Metin Parçası:
Mehmed Kırkıncı hoca 'Hayatım, Hatıralarım' adlı hatıra kitabında, Türk şair ve Hafız Ali Ulvi Kurucu'nun 70'li yıllarda geçen ibretlik anısına yer vermiş.

İşte Endonezya'nın eski Cumhurbaşkanıyla Medine-i Münevvere'de geçen o ibretlik anı:

"1970 yıllarında Endonezya’nın eski başbakanlarından Muhammed Nasır, Medine-i Münevvere’ye geldi. Kendisini daha önceden tanıdığım için ziyaretine gittim. Halimi hatırımı sorduktan sonra ilk sorusu şu olmuştu: “Bu sene de Türkiye’den hacı var mı?”

Çıkarılan Liste:
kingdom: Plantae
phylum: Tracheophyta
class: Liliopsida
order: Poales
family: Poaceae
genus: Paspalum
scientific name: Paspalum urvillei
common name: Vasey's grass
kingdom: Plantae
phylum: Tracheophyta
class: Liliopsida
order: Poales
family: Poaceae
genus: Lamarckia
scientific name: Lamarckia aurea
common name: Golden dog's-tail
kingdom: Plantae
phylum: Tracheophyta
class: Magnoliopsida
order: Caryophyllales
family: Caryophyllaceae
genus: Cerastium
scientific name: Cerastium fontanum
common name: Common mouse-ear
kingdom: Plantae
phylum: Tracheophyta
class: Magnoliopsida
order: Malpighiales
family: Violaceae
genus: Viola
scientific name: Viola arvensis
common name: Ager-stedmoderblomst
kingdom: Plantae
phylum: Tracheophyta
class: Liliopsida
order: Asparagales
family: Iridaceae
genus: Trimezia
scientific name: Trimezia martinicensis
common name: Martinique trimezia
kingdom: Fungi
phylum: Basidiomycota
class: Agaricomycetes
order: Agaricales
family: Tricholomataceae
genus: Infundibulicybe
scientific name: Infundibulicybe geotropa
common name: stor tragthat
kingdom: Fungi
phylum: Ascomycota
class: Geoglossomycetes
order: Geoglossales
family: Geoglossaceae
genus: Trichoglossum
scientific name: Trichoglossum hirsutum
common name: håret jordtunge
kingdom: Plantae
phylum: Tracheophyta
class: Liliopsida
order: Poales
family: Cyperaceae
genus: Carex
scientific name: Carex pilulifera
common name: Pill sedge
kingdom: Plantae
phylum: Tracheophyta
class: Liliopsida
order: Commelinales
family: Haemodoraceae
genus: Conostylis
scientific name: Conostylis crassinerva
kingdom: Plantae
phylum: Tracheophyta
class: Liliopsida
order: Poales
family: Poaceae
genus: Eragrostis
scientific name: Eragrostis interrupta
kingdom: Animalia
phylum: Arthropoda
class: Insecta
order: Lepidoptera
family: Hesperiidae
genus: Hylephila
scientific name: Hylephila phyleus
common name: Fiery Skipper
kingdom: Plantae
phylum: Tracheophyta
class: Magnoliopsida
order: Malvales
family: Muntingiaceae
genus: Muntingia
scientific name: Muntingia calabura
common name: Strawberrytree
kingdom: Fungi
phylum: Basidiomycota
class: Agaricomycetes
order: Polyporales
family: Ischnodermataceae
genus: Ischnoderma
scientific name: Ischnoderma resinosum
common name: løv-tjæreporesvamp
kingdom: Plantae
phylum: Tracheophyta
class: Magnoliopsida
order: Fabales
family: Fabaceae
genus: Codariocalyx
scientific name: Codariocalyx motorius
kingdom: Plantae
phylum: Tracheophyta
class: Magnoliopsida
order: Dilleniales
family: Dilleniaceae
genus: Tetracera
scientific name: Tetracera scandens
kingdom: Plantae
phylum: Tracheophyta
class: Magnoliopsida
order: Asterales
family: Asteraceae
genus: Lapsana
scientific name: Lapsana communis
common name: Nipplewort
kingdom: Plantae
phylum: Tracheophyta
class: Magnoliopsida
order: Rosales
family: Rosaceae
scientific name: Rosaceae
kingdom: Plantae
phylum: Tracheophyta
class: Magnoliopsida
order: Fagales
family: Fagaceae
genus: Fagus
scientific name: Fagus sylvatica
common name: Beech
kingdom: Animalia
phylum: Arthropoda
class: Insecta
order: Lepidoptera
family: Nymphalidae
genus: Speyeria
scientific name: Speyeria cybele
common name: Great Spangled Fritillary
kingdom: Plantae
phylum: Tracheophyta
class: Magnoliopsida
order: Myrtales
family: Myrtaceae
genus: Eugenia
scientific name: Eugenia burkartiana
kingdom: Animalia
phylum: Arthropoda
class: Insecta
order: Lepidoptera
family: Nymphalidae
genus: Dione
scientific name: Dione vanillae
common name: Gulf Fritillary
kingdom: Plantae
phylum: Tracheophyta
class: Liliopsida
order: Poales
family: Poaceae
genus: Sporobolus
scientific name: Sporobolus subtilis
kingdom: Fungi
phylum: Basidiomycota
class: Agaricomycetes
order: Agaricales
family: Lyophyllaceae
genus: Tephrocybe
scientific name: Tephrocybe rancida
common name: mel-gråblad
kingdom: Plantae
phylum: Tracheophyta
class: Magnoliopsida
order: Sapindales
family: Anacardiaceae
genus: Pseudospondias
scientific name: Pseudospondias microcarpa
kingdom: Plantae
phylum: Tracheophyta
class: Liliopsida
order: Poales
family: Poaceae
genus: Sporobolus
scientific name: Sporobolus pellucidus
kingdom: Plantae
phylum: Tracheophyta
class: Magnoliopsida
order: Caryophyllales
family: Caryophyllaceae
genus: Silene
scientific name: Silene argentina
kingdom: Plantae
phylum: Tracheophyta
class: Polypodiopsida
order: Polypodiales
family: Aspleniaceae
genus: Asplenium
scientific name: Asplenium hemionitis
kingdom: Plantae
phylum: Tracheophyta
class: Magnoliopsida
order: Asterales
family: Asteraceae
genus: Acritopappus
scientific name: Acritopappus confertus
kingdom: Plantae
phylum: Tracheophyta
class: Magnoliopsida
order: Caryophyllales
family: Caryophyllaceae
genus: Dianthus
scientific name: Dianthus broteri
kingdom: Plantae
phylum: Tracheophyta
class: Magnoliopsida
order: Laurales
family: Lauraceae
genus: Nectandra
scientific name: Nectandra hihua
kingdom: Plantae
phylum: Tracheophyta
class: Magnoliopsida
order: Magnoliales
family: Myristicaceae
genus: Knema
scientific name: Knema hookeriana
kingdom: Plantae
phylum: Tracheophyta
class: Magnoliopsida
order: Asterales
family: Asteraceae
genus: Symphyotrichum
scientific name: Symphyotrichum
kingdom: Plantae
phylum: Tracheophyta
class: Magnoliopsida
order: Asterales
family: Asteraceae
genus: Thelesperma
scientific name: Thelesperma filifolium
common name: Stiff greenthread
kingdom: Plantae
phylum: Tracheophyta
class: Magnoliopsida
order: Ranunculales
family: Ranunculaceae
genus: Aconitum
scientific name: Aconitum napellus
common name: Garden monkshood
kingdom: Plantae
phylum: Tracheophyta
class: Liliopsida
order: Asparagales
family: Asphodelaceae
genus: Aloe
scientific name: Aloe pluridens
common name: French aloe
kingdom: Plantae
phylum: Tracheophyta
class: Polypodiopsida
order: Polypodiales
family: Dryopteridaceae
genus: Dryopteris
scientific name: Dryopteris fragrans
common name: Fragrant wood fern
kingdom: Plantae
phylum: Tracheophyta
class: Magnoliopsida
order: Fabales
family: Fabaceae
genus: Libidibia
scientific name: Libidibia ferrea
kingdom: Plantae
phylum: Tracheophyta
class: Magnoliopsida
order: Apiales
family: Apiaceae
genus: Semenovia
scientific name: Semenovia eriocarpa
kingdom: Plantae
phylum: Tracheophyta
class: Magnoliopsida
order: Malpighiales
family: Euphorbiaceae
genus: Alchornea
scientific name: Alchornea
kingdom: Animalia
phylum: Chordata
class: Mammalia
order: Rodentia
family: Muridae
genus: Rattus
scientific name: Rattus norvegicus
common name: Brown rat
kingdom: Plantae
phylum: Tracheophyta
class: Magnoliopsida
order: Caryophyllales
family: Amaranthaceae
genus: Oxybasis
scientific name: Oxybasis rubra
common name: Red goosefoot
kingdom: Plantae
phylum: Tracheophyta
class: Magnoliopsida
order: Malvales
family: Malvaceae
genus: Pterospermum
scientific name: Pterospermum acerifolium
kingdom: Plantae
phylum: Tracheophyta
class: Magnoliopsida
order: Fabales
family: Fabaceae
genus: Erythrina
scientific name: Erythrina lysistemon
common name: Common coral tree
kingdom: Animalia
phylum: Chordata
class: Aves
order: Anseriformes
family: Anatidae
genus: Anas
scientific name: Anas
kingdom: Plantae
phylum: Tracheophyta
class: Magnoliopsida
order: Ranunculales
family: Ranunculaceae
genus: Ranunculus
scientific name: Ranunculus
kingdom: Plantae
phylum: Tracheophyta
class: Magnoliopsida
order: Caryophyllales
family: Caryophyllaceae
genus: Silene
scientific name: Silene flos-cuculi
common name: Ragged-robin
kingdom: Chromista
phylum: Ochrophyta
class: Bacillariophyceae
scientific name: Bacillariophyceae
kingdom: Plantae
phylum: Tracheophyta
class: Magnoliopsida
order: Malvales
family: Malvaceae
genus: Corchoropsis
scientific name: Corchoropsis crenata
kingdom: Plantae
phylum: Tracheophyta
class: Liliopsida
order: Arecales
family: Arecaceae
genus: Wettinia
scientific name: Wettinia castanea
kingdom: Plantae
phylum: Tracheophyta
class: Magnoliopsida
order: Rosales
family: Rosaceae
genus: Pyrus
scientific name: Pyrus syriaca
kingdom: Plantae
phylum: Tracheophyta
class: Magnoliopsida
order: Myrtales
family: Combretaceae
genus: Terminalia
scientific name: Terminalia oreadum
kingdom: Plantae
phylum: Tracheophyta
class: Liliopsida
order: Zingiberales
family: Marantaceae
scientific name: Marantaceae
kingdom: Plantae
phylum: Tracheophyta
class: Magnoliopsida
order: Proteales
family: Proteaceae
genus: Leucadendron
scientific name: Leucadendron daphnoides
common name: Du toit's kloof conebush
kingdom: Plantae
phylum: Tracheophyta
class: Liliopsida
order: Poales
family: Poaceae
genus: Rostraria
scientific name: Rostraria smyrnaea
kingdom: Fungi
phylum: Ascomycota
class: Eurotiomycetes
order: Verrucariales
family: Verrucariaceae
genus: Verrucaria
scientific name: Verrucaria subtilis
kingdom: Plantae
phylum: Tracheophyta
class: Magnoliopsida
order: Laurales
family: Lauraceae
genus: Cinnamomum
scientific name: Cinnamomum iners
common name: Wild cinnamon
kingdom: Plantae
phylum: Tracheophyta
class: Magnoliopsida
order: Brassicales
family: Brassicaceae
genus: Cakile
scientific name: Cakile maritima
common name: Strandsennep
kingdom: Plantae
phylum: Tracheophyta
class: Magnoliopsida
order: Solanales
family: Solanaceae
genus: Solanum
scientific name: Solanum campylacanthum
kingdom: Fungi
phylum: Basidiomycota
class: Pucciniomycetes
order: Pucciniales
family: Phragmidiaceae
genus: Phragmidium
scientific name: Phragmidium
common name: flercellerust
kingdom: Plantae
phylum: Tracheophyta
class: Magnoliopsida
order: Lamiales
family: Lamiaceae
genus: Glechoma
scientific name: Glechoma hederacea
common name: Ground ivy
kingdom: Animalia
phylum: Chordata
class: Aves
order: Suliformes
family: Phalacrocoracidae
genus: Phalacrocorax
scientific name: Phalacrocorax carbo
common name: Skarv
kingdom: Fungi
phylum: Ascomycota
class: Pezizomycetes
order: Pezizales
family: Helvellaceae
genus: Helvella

Görev Talimatı:
Hatıra metninde "Mehmed Kırkıncı hoca" sözlerinden "anısına yer vermiş." sözlerine kadar uzanan bölümü lütfen hiç değiştirmeden yazın.

Alıştırma Sonucu:
Mehmed Kırkıncı hoca 'Hayatım, Hatıralarım' adlı hatıra kitabında, Türk şair ve Hafız Ali Ulvi Kurucu'nun 70'li yıllarda geçen ibretlik anısına yer vermiş.